Department of Computer Applications, University College of Engineering (BIT Campus), Anna University, Tiruchirappalli, 620024, India.
Department of Electrical and Electronics Engineering, University College of Engineering (BIT Campus), Anna University, Tiruchirappalli, 620024, India.
J Med Syst. 2019 May 24;43(7):201. doi: 10.1007/s10916-019-1297-2.
Statistical classifier and good accuracy is an essential part of the research in medical data mining. Accurate prediction of lung cancer is an essential step for making effective clinical decisions. After identifying the lung cancer, minimum scopes are available in the medications for patient living in the world. Hemoglobin level and TNM stage wise patients survival period has to be varied. Some group of people survival period is minimal and another group of people survival time is lengthy. This study is aimed to develop a prediction model with new clinical variables to predict lung cancer patients. It's based on revised 8th edition study of TNM in lung cancer. These new attributes are collected from SEER databases, Indian cancer hospitals and research centers. The collected new attributes are classified using supervised machine learning algorithms of linear regression, Naïve Bayes classifier and proposed algorithms of Gaussian K-Base NB classifier. In particular, for TNM stage 1 group of people with normal hemoglobin level (NHBL), that group of lung cancer patient quality of life is highly enhanced. Which proved by using supervised machine learning algorithms. The proposed algorithm classified the database in terms of with respect to tumor size and HB level and the results are confirmed in the R environment. The continuous attribute classification method to prove first level of TNM in lung cancer patient along with standard hemoglobin has to be maintained that the people survivability rate is higher than the smaller level of hemoglobin people survival rate. The Gaussian K-Base NB classifier is more effective than the existing machine learning algorithms for lung cancer prediction model. The proposed classification accuracy has measured using ROC methods.

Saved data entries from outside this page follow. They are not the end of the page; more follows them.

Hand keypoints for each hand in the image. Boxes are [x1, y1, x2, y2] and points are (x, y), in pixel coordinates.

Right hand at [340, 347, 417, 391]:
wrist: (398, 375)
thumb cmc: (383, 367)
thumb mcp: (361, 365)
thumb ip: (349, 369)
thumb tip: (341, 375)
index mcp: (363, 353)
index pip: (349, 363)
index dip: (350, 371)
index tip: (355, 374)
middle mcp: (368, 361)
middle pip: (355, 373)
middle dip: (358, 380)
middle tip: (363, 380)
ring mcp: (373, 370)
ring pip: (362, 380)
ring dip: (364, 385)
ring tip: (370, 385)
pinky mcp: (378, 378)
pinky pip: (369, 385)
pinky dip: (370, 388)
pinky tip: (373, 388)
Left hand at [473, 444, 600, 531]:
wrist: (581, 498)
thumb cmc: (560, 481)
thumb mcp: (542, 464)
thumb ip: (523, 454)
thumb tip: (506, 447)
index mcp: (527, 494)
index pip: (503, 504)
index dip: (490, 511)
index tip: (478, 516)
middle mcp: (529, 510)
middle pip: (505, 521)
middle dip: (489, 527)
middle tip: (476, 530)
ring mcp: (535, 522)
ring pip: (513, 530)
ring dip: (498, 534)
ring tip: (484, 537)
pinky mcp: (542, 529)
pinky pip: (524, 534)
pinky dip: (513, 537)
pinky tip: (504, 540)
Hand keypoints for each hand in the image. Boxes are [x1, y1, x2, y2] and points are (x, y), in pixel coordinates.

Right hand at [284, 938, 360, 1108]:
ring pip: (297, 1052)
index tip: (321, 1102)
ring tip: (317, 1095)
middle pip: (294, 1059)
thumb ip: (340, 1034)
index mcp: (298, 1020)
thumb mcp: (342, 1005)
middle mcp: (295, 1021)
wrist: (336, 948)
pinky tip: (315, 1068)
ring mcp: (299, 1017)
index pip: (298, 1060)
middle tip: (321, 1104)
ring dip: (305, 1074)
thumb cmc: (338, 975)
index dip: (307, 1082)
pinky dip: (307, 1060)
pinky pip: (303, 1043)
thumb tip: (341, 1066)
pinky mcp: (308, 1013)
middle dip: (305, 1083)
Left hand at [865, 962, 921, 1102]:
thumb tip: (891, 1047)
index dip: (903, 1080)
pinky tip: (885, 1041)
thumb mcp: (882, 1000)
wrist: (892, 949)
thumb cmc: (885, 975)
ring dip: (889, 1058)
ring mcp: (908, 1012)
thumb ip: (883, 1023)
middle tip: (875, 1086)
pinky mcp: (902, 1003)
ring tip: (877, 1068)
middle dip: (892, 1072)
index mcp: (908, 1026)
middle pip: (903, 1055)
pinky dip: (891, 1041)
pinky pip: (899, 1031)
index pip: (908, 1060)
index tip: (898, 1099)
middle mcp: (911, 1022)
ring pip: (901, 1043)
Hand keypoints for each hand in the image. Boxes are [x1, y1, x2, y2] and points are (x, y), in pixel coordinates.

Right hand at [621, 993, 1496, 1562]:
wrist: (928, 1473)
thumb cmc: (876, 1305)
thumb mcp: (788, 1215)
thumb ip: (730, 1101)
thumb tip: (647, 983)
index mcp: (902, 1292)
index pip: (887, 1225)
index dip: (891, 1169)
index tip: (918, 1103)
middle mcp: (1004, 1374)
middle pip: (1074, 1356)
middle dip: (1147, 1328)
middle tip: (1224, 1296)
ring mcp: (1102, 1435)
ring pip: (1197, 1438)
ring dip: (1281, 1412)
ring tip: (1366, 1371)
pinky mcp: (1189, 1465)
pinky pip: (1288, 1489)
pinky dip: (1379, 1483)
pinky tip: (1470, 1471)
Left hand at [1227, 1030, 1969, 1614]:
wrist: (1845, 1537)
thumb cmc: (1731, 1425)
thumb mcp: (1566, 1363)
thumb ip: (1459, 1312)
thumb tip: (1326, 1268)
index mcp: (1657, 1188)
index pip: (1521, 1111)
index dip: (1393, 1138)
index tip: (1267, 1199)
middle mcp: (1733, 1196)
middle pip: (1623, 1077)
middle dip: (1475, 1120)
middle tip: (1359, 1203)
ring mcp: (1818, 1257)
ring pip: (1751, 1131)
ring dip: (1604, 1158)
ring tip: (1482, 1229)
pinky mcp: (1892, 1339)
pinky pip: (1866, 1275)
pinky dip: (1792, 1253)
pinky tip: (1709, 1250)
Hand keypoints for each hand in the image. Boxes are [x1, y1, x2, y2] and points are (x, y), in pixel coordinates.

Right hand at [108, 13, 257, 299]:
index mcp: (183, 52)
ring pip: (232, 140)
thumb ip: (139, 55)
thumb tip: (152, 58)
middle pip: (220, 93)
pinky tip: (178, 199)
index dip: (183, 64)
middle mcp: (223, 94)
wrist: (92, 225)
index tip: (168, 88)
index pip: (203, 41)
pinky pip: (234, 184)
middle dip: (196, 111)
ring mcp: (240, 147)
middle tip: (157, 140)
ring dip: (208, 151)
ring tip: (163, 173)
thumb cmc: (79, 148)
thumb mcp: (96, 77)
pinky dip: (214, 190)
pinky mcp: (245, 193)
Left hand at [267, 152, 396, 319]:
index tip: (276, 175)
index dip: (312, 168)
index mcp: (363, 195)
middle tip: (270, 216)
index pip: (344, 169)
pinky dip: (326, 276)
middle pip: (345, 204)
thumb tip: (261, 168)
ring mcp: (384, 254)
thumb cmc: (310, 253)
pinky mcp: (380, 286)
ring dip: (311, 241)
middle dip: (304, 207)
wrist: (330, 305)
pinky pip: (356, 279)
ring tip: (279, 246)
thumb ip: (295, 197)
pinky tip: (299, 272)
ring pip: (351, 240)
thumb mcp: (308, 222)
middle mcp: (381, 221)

统计分类器和良好的准确性是医学数据挖掘研究的重要组成部分。准确预测肺癌是做出有效临床决策的重要步骤。在确定肺癌后,世界范围内患者可用的药物治疗范围很有限。根据血红蛋白水平和 TNM 分期,患者的生存时间会有所不同。某些人群的生存时间最短,而另一部分人群的生存时间较长。本研究旨在开发一种具有新临床变量的预测模型,以预测肺癌患者。它基于肺癌第 8 版 TNM 修订版研究。这些新属性是从 SEER 数据库、印度癌症医院和研究中心收集的。使用线性回归、朴素贝叶斯分类器和高斯 K-基 NB 分类器的监督机器学习算法对收集到的新属性进行分类。特别是对于血红蛋白水平正常(NHBL)的 TNM 分期 1 组人群,通过使用监督机器学习算法证明了这一组肺癌患者的生活质量得到了极大的提高。该算法根据肿瘤大小和 HB 水平对数据库进行了分类,并在 R 环境中得到了验证。要证明肺癌患者第一级 TNM 与标准血红蛋白一起保持连续属性分类方法,那么人们的存活率就会高于血红蛋白水平较低的人群的存活率。与现有的机器学习算法相比,高斯 K-基 NB 分类器对肺癌预测模型更有效。使用 ROC 方法测量了建议的分类准确性。